Trump Sued by 18 States Over Emergency Declaration
by Adam Klasfeld, Court House News, February 19, 2019
(CN) – A coalition of 16 states hit the Trump administration with a federal complaint on Presidents Day to stop what they called an executive order that steers billions of dollars to build a wall on the U.S.-Mexico border.
“Contrary to the will of Congress, the president has used the pretext of a manufactured ‘crisis’ of unlawful immigration to declare a national emergency and redirect federal dollars appropriated for drug interdiction, military construction, and law enforcement initiatives toward building a wall on the United States-Mexico border,” the 57-page complaint states.
California is the lead plaintiff in the case, which was filed Monday in San Francisco, and California Attorney General Xavier Becerra issued a statement that throws President Donald Trump’s own words back at him.
“President Trump treats the rule of law with utter contempt,” Bacerra said. “He knows there is no border crisis, he knows his emergency declaration is unwarranted, and he admits that he will likely lose this case in court.”
Like other legal challenges to the national-emergency declaration, the new lawsuit says Trump undermined the immediate necessity for a border wall in his own announcement Friday from the Rose Garden at the White House.
“I could do the wall over a longer period of time,” Trump had said Friday, as quoted in the complaint. “I didn’t need to do this. But I’d rather do it much faster.”
Federal government data also deflates Trump’s claims of a border crisis.
“Customs and Border Protection data show that unlawful entries are near 45-year lows,” the complaint notes. “The State Department recognizes there is a lack of credible evidence that terrorists are using the southern border to enter the United States. Federal data confirm that immigrants are less likely to commit crimes than are native-born Americans. CBP data demonstrate that dangerous drugs are much more likely to be smuggled through, not between, official ports of entry — rendering a border wall ineffectual at preventing their entry into this country.”
Public opinion data released today also shows that more than 6 out of 10 Americans oppose Trump’s national emergency declaration.
Though 85 percent of his Republic base support the plan, Democrats and Independents overwhelmingly oppose, according to an NPR/PBS NewsHour/Marist poll.
New York is a co-plaintiff in the suit, and state Attorney General Letitia James slammed Trump’s executive orders as “illegal and immoral.”
“Diverting necessary funds from real emergencies, crime-fighting activities, and military construction projects usurps congressional power and will hurt Americans across the country,” James said in a statement. “We will not stand for this abuse of power and will fight using every tool at our disposal.”
The morning after the lawsuit was filed, Trump fired off a tweet attacking the states opposing him and the court in which the fight landed.
“As I predicted, 16 states, led mostly by Open Border Democrats and the Radical Left, have filed a lawsuit in, of course, the 9th Circuit,” Trump said, referring to the San Francisco-based federal appeals court. “California, the state that has wasted billions of dollars on their out of control Fast Train, with no hope of completion, seems in charge!”

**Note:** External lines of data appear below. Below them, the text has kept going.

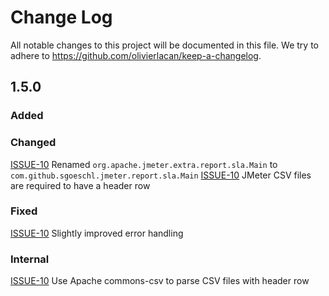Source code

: # Change Log

All notable changes to this project will be documented in this file. We try to adhere to https://github.com/olivierlacan/keep-a-changelog.

## 1.5.0

### Added

### Changed
[ISSUE-10] Renamed `org.apache.jmeter.extra.report.sla.Main` to `com.github.sgoeschl.jmeter.report.sla.Main`
[ISSUE-10] JMeter CSV files are required to have a header row

### Fixed
[ISSUE-10] Slightly improved error handling

### Internal
[ISSUE-10] Use Apache commons-csv to parse CSV files with header row

[ISSUE-10]: https://github.com/sgoeschl/jmeter-sla-report/issues/10
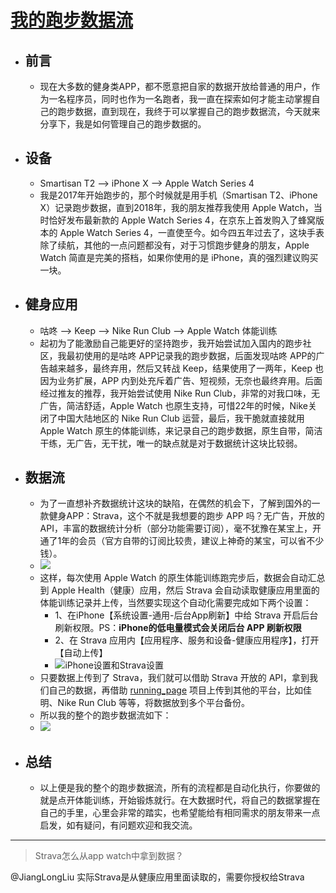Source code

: # [我的跑步数据流](https://github.com/superleeyom/blog/issues/54)

- ## 前言  
	- 现在大多数的健身类APP，都不愿意把自家的数据开放给普通的用户，作为一名程序员，同时也作为一名跑者，我一直在探索如何才能主动掌握自己的跑步数据，直到现在，我终于可以掌握自己的跑步数据流，今天就来分享下，我是如何管理自己的跑步数据的。  
- ## 设备  
	- Smartisan T2 --> iPhone X --> Apple Watch Series 4  
	- 我是2017年开始跑步的，那个时候就是用手机（Smartisan T2、iPhone X）记录跑步数据，直到2018年，我的朋友推荐我使用 Apple Watch，当时恰好发布最新款的 Apple Watch Series 4，在京东上首发购入了蜂窝版本的 Apple Watch Series 4，一直使至今。如今四五年过去了，这块手表除了续航，其他的一点问题都没有，对于习惯跑步健身的朋友，Apple Watch 简直是完美的搭档，如果你使用的是 iPhone，真的强烈建议购买一块。  
- ## 健身应用  
	- 咕咚 --> Keep --> Nike Run Club --> Apple Watch 体能训练  
	- 起初为了能激励自己能更好的坚持跑步，我开始尝试加入国内的跑步社区，我最初使用的是咕咚 APP记录我的跑步数据，后面发现咕咚 APP的广告越来越多，最终弃用，然后又转战 Keep，结果使用了一两年，Keep 也因为业务扩展，APP 内到处充斥着广告、短视频，无奈也最终弃用。后面经过推友的推荐，我开始尝试使用 Nike Run Club，非常的对我口味，无广告，简洁舒适，Apple Watch 也原生支持，可惜22年的时候，Nike关闭了中国大陆地区的 Nike Run Club 运营，最后，我干脆就直接就用 Apple Watch 原生的体能训练，来记录自己的跑步数据，原生自带，简洁干练，无广告，无干扰，唯一的缺点就是对于数据统计这块比较弱。  
- ## 数据流  
	- 为了一直想补齐数据统计这块的缺陷，在偶然的机会下，了解到国外的一款健身APP：Strava，这个不就是我想要的跑步 APP 吗？无广告，开放的 API，丰富的数据统计分析（部分功能需要订阅），毫不犹豫在某宝上，开通了1年的会员（官方自带的订阅比较贵，建议上神奇的某宝，可以省不少钱）。  
	- ![](https://raw.githubusercontent.com/superleeyom/blog/main/img/IMG_908.JPEG)  
	- 这样，每次使用 Apple Watch 的原生体能训练跑完步后，数据会自动汇总到 Apple Health（健康）应用，然后 Strava 会自动读取健康应用里面的体能训练记录并上传，当然要实现这个自动化需要完成如下两个设置：  
		- 1、在iPhone【系统设置-通用-后台App刷新】中给 Strava 开启后台刷新权限。PS：**iPhone的低电量模式会关闭后台 APP 刷新权限**  
		- 2、在 Strava 应用内【应用程序、服务和设备-健康应用程序】，打开【自动上传】  
		- ![iPhone设置和Strava设置](https://raw.githubusercontent.com/superleeyom/blog/main/img/IMG_904.JPEG)  
	- 只要数据上传到了 Strava，我们就可以借助 Strava 开放的 API，拿到我们自己的数据，再借助 [running_page](https://github.com/yihong0618/running_page) 项目上传到其他的平台，比如佳明、Nike Run Club 等等，将数据放到多个平台备份。  
	- 所以我的整个的跑步数据流如下：  
	- ![](http://image.leeyom.top/img/my_running_flow.jpg)  
- ## 总结  
	- 以上便是我的整个的跑步数据流，所有的流程都是自动化执行，你要做的就是点开体能训练，开始锻炼就行。在大数据时代，将自己的数据掌握在自己的手里，心里会非常的踏实，也希望能给有相同需求的朋友带来一点启发，如有疑问，有问题欢迎和我交流。  

---

> Strava怎么从app watch中拿到数据？

@JiangLongLiu 实际Strava是从健康应用里面读取的，需要你授权给Strava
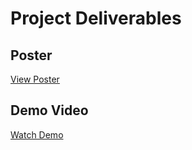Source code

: # Project Deliverables

## Poster  
[View Poster](https://docs.google.com/presentation/d/10jSyR226mlnpBc16JD0ZJ6ekLR626MjJzwUraF3cA1U/edit?slide=id.g3602676f2f8_3_0#slide=id.g3602676f2f8_3_0)

## Demo Video  
[Watch Demo](https://drive.google.com/file/d/1qYIBVTWBTxxlMPzI06KdIkCJy-0A96LZ/view?t=7)
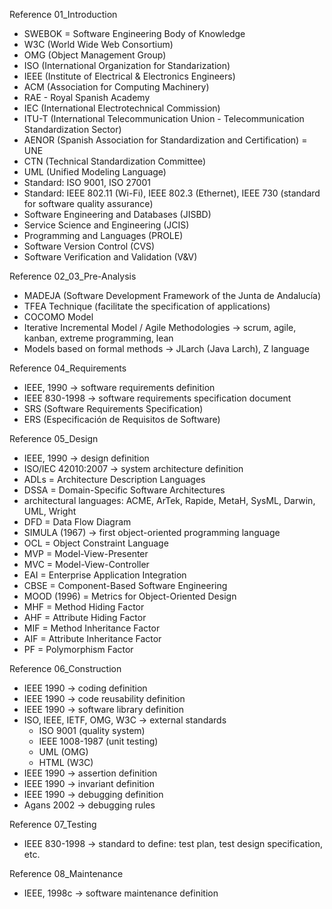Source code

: Reference 01_Introduction
- SWEBOK = Software Engineering Body of Knowledge
- W3C (World Wide Web Consortium)
- OMG (Object Management Group)
- ISO (International Organization for Standarization)
- IEEE (Institute of Electrical & Electronics Engineers)
- ACM (Association for Computing Machinery)
- RAE - Royal Spanish Academy
- IEC (International Electrotechnical Commission)
- ITU-T (International Telecommunication Union - Telecommunication Standardization Sector)
- AENOR (Spanish Association for Standardization and Certification) = UNE
- CTN (Technical Standardization Committee)
- UML (Unified Modeling Language)
- Standard: ISO 9001, ISO 27001
- Standard: IEEE 802.11 (Wi-Fi), IEEE 802.3 (Ethernet), IEEE 730 (standard for software quality assurance)
- Software Engineering and Databases (JISBD)
- Service Science and Engineering (JCIS)
- Programming and Languages (PROLE)
- Software Version Control (CVS)
- Software Verification and Validation (V&V)

Reference 02_03_Pre-Analysis
- MADEJA (Software Development Framework of the Junta de Andalucía)
- TFEA Technique (facilitate the specification of applications)
- COCOMO Model
- Iterative Incremental Model / Agile Methodologies -> scrum, agile, kanban, extreme programming, lean
- Models based on formal methods -> JLarch (Java Larch), Z language

Reference 04_Requirements
- IEEE, 1990 -> software requirements definition
- IEEE 830-1998 -> software requirements specification document
- SRS (Software Requirements Specification)
- ERS (Especificación de Requisitos de Software)

Reference 05_Design
- IEEE, 1990 -> design definition
- ISO/IEC 42010:2007 -> system architecture definition
- ADLs = Architecture Description Languages
- DSSA = Domain-Specific Software Architectures
- architectural languages: ACME, ArTek, Rapide, MetaH, SysML, Darwin, UML, Wright
- DFD = Data Flow Diagram
- SIMULA (1967) -> first object-oriented programming language
- OCL = Object Constraint Language
- MVP = Model-View-Presenter
- MVC = Model-View-Controller
- EAI = Enterprise Application Integration
- CBSE = Component-Based Software Engineering
- MOOD (1996) = Metrics for Object-Oriented Design
- MHF = Method Hiding Factor
- AHF = Attribute Hiding Factor
- MIF = Method Inheritance Factor
- AIF = Attribute Inheritance Factor
- PF = Polymorphism Factor

Reference 06_Construction
- IEEE 1990 -> coding definition
- IEEE 1990 -> code reusability definition
- IEEE 1990 -> software library definition
- ISO, IEEE, IETF, OMG, W3C -> external standards
    - ISO 9001 (quality system)
    - IEEE 1008-1987 (unit testing)
    - UML (OMG)
    - HTML (W3C)
- IEEE 1990 -> assertion definition
- IEEE 1990 -> invariant definition
- IEEE 1990 -> debugging definition
- Agans 2002 -> debugging rules

Reference 07_Testing
- IEEE 830-1998 -> standard to define: test plan, test design specification, etc.

Reference 08_Maintenance
- IEEE, 1998c -> software maintenance definition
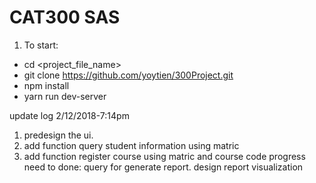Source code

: # CAT300 SAS

1. To start:
- cd <project_file_name>
- git clone https://github.com/yoytien/300Project.git
- npm install
- yarn run dev-server

update log
2/12/2018-7:14pm
1. predesign the ui.
2. add function query student information using matric
3. add function register course using matric and course code
progress need to done:
query for generate report.
design report visualization
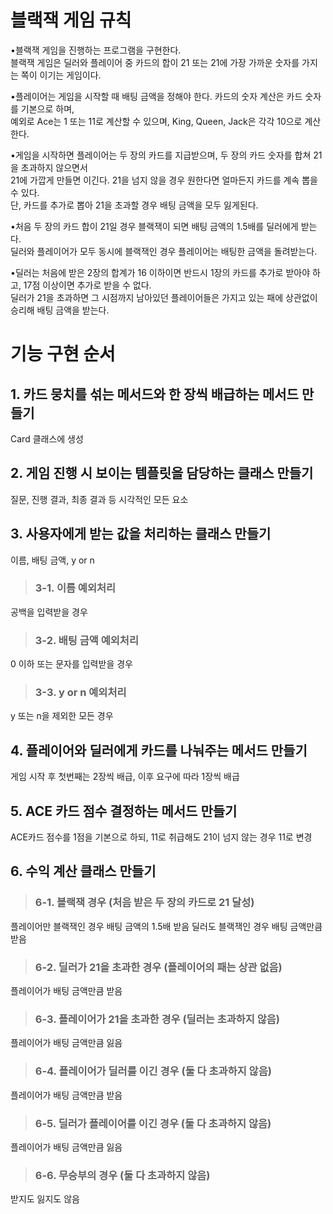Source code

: # 블랙잭 게임 규칙
•블랙잭 게임을 진행하는 프로그램을 구현한다.  
블랙잭 게임은 딜러와 플레이어 중 카드의 합이 21 또는 21에 가장 가까운 숫자를 가지는 쪽이 이기는 게임이다. 

•플레이어는 게임을 시작할 때 배팅 금액을 정해야 한다. 카드의 숫자 계산은 카드 숫자를 기본으로 하며,  
예외로 Ace는 1 또는 11로 계산할 수 있으며, King, Queen, Jack은 각각 10으로 계산한다.

•게임을 시작하면 플레이어는 두 장의 카드를 지급받으며, 두 장의 카드 숫자를 합쳐 21을 초과하지 않으면서  
21에 가깝게 만들면 이긴다. 21을 넘지 않을 경우 원한다면 얼마든지 카드를 계속 뽑을 수 있다.  
단, 카드를 추가로 뽑아 21을 초과할 경우 배팅 금액을 모두 잃게된다.  

•처음 두 장의 카드 합이 21일 경우 블랙잭이 되면 배팅 금액의 1.5배를 딜러에게 받는다.  
딜러와 플레이어가 모두 동시에 블랙잭인 경우 플레이어는 배팅한 금액을 돌려받는다.  

•딜러는 처음에 받은 2장의 합계가 16 이하이면 반드시 1장의 카드를 추가로 받아야 하고, 17점 이상이면 추가로 받을 수 없다.  
딜러가 21을 초과하면 그 시점까지 남아있던 플레이어들은 가지고 있는 패에 상관없이 승리해 배팅 금액을 받는다.

# 기능 구현 순서
## 1. 카드 뭉치를 섞는 메서드와 한 장씩 배급하는 메서드 만들기
Card 클래스에 생성
## 2. 게임 진행 시 보이는 템플릿을 담당하는 클래스 만들기
질문, 진행 결과, 최종 결과 등 시각적인 모든 요소
## 3. 사용자에게 받는 값을 처리하는 클래스 만들기
이름, 배팅 금액, y or n
>### 3-1. 이름 예외처리
공백을 입력받을 경우
>### 3-2. 배팅 금액 예외처리
0 이하 또는 문자를 입력받을 경우
>### 3-3. y or n 예외처리
y 또는 n을 제외한 모든 경우
## 4. 플레이어와 딜러에게 카드를 나눠주는 메서드 만들기
게임 시작 후 첫번째는 2장씩 배급, 이후 요구에 따라 1장씩 배급
## 5. ACE 카드 점수 결정하는 메서드 만들기
ACE카드 점수를 1점을 기본으로 하되, 11로 취급해도 21이 넘지 않는 경우 11로 변경
## 6. 수익 계산 클래스 만들기
>### 6-1. 블랙잭 경우 (처음 받은 두 장의 카드로 21 달성)
플레이어만 블랙잭인 경우 배팅 금액의 1.5배 받음
딜러도 블랙잭인 경우 배팅 금액만큼 받음
>### 6-2. 딜러가 21을 초과한 경우 (플레이어의 패는 상관 없음)
플레이어가 배팅 금액만큼 받음
>### 6-3. 플레이어가 21을 초과한 경우 (딜러는 초과하지 않음)
플레이어가 배팅 금액만큼 잃음
>### 6-4. 플레이어가 딜러를 이긴 경우 (둘 다 초과하지 않음)
플레이어가 배팅 금액만큼 받음
>### 6-5. 딜러가 플레이어를 이긴 경우 (둘 다 초과하지 않음)
플레이어가 배팅 금액만큼 잃음
>### 6-6. 무승부의 경우 (둘 다 초과하지 않음)
받지도 잃지도 않음
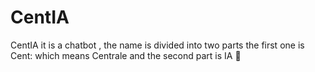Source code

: # CentIA
CentIA it is a chatbot , the name is divided into two parts the first one is Cent: which means Centrale and the second part is IA 🤖
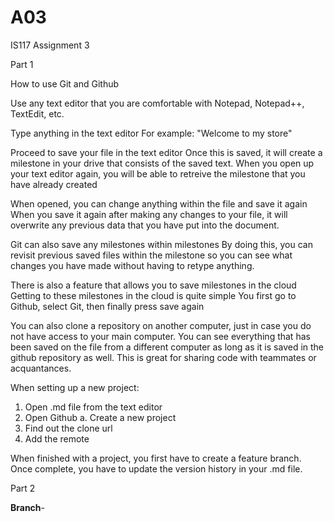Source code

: # A03
IS117 Assignment 3

Part 1

How to use Git and Github

Use any text editor that you are comfortable with 
  Notepad, Notepad++, TextEdit, etc.
  
Type anything in the text editor 
  For example: "Welcome to my store"

Proceed to save your file in the text editor
  Once this is saved, it will create a milestone in your drive that consists of the saved text.
    When you open up your text editor again, you will be able to retreive the milestone that you have already created 
    
When opened, you can change anything within the file and save it again
  When you save it again after making any changes to your file, it will overwrite any previous data that you have put into the document. 
  
Git can also save any milestones within milestones
  By doing this, you can revisit previous saved files within the milestone so you can see what changes you have made without having to retype anything.
  
There is also a feature that allows you to save milestones in the cloud
  Getting to these milestones in the cloud is quite simple 
  You first go to Github, select Git, then finally press save again
  
You can also clone a repository on another computer, just in case you do not have access to your main computer. You can see everything that has been saved on the file from a different computer as long as it is saved in the github repository as well. This is great for sharing code with teammates or acquantances. 

When setting up a new project:
  1. Open .md file from the text editor
  2. Open Github
        a. Create a new project
  3. Find out the clone url 
  4. Add the remote
     
When finished with a project, you first have to create a feature branch. Once complete, you have to update the version history in your .md file.

Part 2 

**Branch**-
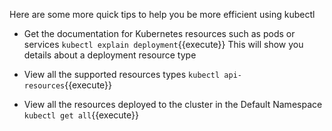 Here are some more quick tips to help you be more efficient using kubectl
- Get the documentation for Kubernetes resources such as pods or services
`kubectl explain deployment`{{execute}}
This will show you details about a deployment resource type

- View all the supported resources types
`kubectl api-resources`{{execute}}

- View all the resources deployed to the cluster in the Default Namespace
`kubectl get all`{{execute}}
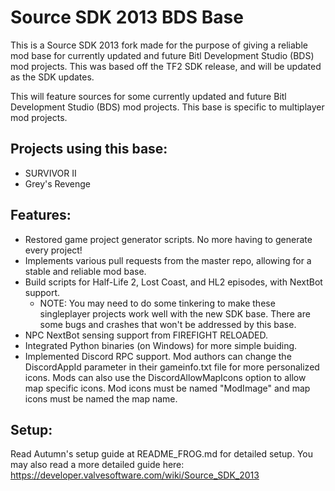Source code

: # Source SDK 2013 BDS Base

This is a Source SDK 2013 fork made for the purpose of giving a reliable mod base for currently updated and future Bitl Development Studio (BDS) mod projects.
This was based off the TF2 SDK release, and will be updated as the SDK updates.

This will feature sources for some currently updated and future Bitl Development Studio (BDS) mod projects. 
This base is specific to multiplayer mod projects.

## Projects using this base:
- SURVIVOR II
- Grey's Revenge

## Features:
- Restored game project generator scripts. No more having to generate every project!
- Implements various pull requests from the master repo, allowing for a stable and reliable mod base.
- Build scripts for Half-Life 2, Lost Coast, and HL2 episodes, with NextBot support.
    - NOTE: You may need to do some tinkering to make these singleplayer projects work well with the new SDK base. There are some bugs and crashes that won't be addressed by this base.
- NPC NextBot sensing support from FIREFIGHT RELOADED.
- Integrated Python binaries (on Windows) for more simple buiding.
- Implemented Discord RPC support. Mod authors can change the DiscordAppId parameter in their gameinfo.txt file for more personalized icons. Mods can also use the DiscordAllowMapIcons option to allow map specific icons. Mod icons must be named "ModImage" and map icons must be named the map name.

## Setup:
Read Autumn's setup guide at README_FROG.md for detailed setup.
You may also read a more detailed guide here:
https://developer.valvesoftware.com/wiki/Source_SDK_2013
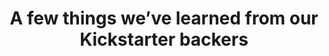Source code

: ---
layout: blog
publisher: Crema.co Blog
originalurl: http://blog.crema.co/a-few-things-weve-learned-from-our-kickstarter-backers/
title: "A few things we’ve learned from our Kickstarter backers"
snippet: "It’s been a lively few months. In March, I announced Crema.co’s Kickstarter campaign at Coffee Con in Manhattan. When the campaign ended in April, 351 amazing backers had pledged $25,327 to help make the dream of a single-origin coffee marketplace a reality."
---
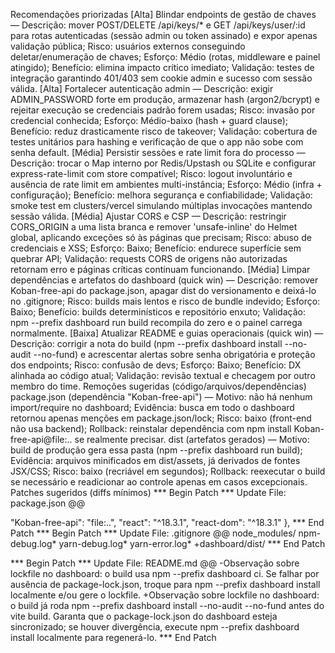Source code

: Recomendações priorizadas
[Alta] Blindar endpoints de gestão de chaves — Descrição: mover POST/DELETE /api/keys/* e GET /api/keys/user/:id para rotas autenticadas (sessão admin ou token assinado) e expor apenas validação pública; Risco: usuários externos conseguindo deletar/enumeração de chaves; Esforço: Médio (rotas, middleware e painel atingido); Benefício: elimina impacto crítico imediato; Validação: testes de integração garantindo 401/403 sem cookie admin e sucesso com sessão válida.
[Alta] Fortalecer autenticação admin — Descrição: exigir ADMIN_PASSWORD forte em produção, armazenar hash (argon2/bcrypt) e rejeitar execução se credenciais padrão forem usadas; Risco: invasão por credencial conhecida; Esforço: Médio-baixo (hash + guard clause); Benefício: reduz drasticamente risco de takeover; Validação: cobertura de testes unitários para hashing e verificação de que o app não sobe com senha default.
[Média] Persistir sessões e rate limit fora do processo — Descrição: trocar o Map interno por Redis/Upstash ou SQLite e configurar express-rate-limit com store compatível; Risco: logout involuntário e ausência de rate limit em ambientes multi-instância; Esforço: Médio (infra + configuração); Benefício: melhora segurança e confiabilidade; Validação: smoke test em clusters/vercel simulando múltiplas invocações mantendo sessão válida.
[Média] Ajustar CORS e CSP — Descrição: restringir CORS_ORIGIN a uma lista branca e remover 'unsafe-inline' do Helmet global, aplicando exceções só às páginas que precisam; Risco: abuso de credenciais e XSS; Esforço: Baixo; Benefício: endurece superfície sem quebrar API; Validação: requests CORS de origens não autorizadas retornam erro e páginas críticas continuam funcionando.
[Média] Limpar dependências e artefatos do dashboard (quick win) — Descrição: remover Koban-free-api do package.json, apagar dist do versionamento e deixá-lo no .gitignore; Risco: builds mais lentos e risco de bundle indevido; Esforço: Baixo; Benefício: builds determinísticos e repositório enxuto; Validação: npm --prefix dashboard run build recompila do zero e o painel carrega normalmente.
[Baixa] Atualizar README e guias operacionais (quick win) — Descrição: corrigir a nota do build (npm --prefix dashboard install --no-audit --no-fund) e acrescentar alertas sobre senha obrigatória e proteção dos endpoints; Risco: confusão de devs; Esforço: Baixo; Benefício: DX alinhada ao código atual; Validação: revisão textual e checagem por outro membro do time.
Remoções sugeridas (código/arquivos/dependências)
package.json (dependência "Koban-free-api") — Motivo: não há nenhum import/require no dashboard; Evidência: busca em todo o dashboard retornou apenas menções em package.json/lock; Risco: baixo (front-end não usa backend); Rollback: reinstalar dependência com npm install Koban-free-api@file:.. se realmente precisar.
dist (artefatos gerados) — Motivo: build de produção gera essa pasta (npm --prefix dashboard run build); Evidência: arquivos minificados em dist/assets, já derivados de fontes JSX/CSS; Risco: baixo (recriável em segundos); Rollback: reexecutar o build se necessário e readicionar ao controle apenas em casos excepcionais.
Patches sugeridos (diffs mínimos)
*** Begin Patch *** Update File: package.json @@

"Koban-free-api": "file:..", "react": "^18.3.1", "react-dom": "^18.3.1" }, *** End Patch
*** Begin Patch *** Update File: .gitignore @@ node_modules/ npm-debug.log* yarn-debug.log* yarn-error.log* +dashboard/dist/ *** End Patch

*** Begin Patch *** Update File: README.md @@ -Observação sobre lockfile no dashboard: o build usa npm --prefix dashboard ci. Se falhar por ausência de package-lock.json, troque para npm --prefix dashboard install localmente e/ou gere o lockfile. +Observação sobre lockfile no dashboard: o build já roda npm --prefix dashboard install --no-audit --no-fund antes do vite build. Garanta que o package-lock.json do dashboard esteja sincronizado; se houver divergência, execute npm --prefix dashboard install localmente para regenerá-lo. *** End Patch
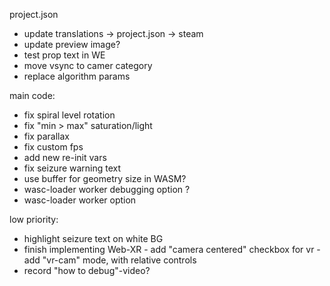 
project.json
- update translations -> project.json -> steam
- update preview image?
- test prop text in WE
- move vsync to camer category
- replace algorithm params


main code:
- fix spiral level rotation
- fix "min > max" saturation/light
- fix parallax
- fix custom fps
- add new re-init vars
- fix seizure warning text
- use buffer for geometry size in WASM?
- wasc-loader worker debugging option ?
- wasc-loader worker option


low priority:
- highlight seizure text on white BG
- finish implementing Web-XR
		- add "camera centered" checkbox for vr
		- add  "vr-cam" mode, with relative controls
- record "how to debug"-video?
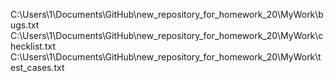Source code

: C:\Users\1\Documents\GitHub\new_repository_for_homework_20\MyWork\bugs.txt
C:\Users\1\Documents\GitHub\new_repository_for_homework_20\MyWork\checklist.txt
C:\Users\1\Documents\GitHub\new_repository_for_homework_20\MyWork\test_cases.txt
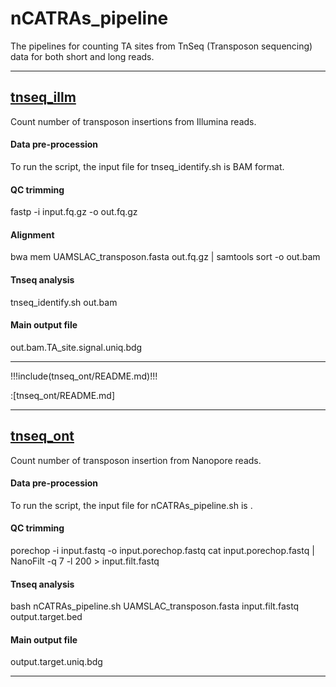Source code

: # nCATRAs_pipeline

The pipelines for counting TA sites from TnSeq (Transposon sequencing) data for both short and long reads.

---

## [tnseq_illm](https://gitlab.com/piroonj/ncatras_pipeline/-/tree/master/tnseq_illm)
Count number of transposon insertions from Illumina reads.

#### Data pre-procession
To run the script, the input file for tnseq_identify.sh is BAM format.

#### QC trimming
fastp -i input.fq.gz -o out.fq.gz 

#### Alignment
bwa mem UAMSLAC_transposon.fasta out.fq.gz | samtools sort -o out.bam 

#### Tnseq analysis
tnseq_identify.sh out.bam 

#### Main output file
out.bam.TA_site.signal.uniq.bdg

---

!!!include(tnseq_ont/README.md)!!!

:[tnseq_ont/README.md]

---

## [tnseq_ont](https://gitlab.com/piroonj/ncatras_pipeline/-/tree/master/tnseq_ont)

Count number of transposon insertion from Nanopore reads.

#### Data pre-procession
To run the script, the input file for nCATRAs_pipeline.sh is .

#### QC trimming
porechop -i input.fastq -o input.porechop.fastq
cat input.porechop.fastq | NanoFilt -q 7 -l 200 > input.filt.fastq

#### Tnseq analysis
bash nCATRAs_pipeline.sh UAMSLAC_transposon.fasta input.filt.fastq output.target.bed

#### Main output file
output.target.uniq.bdg

---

Other than California and New York, the states in the coalition are Colorado, Connecticut, Delaware, Hawaii, Illinois, Maine, Maryland, Michigan, Minnesota, Nevada, New Jersey, New Mexico, Oregon and Virginia. Each of them has a Democratic attorney general.
“If the administration were to use the funding sources identified in the executive actions, plaintiff states collectively stand to lose millions in federal funding that their national guard units receive for domestic drug interdiction and counter-drug activities, and millions of dollars received on an annual basis for law enforcement programs from the Treasury Forfeiture Fund, harming the public safety of plaintiff states,” the complaint states.
California and New Mexico, the two border states in the lawsuit, warn that the wall will threaten endangered wildlife.
The lawsuit alleges violations of the separation of powers, the appropriations clause of the Constitution, and the National Environmental Policy Act. The states also filed a separate claim for “ultra vires,” a Latin phrase describing an action done “beyond the powers.”
They seek a judicial declaration blocking the national emergency as unconstitutional.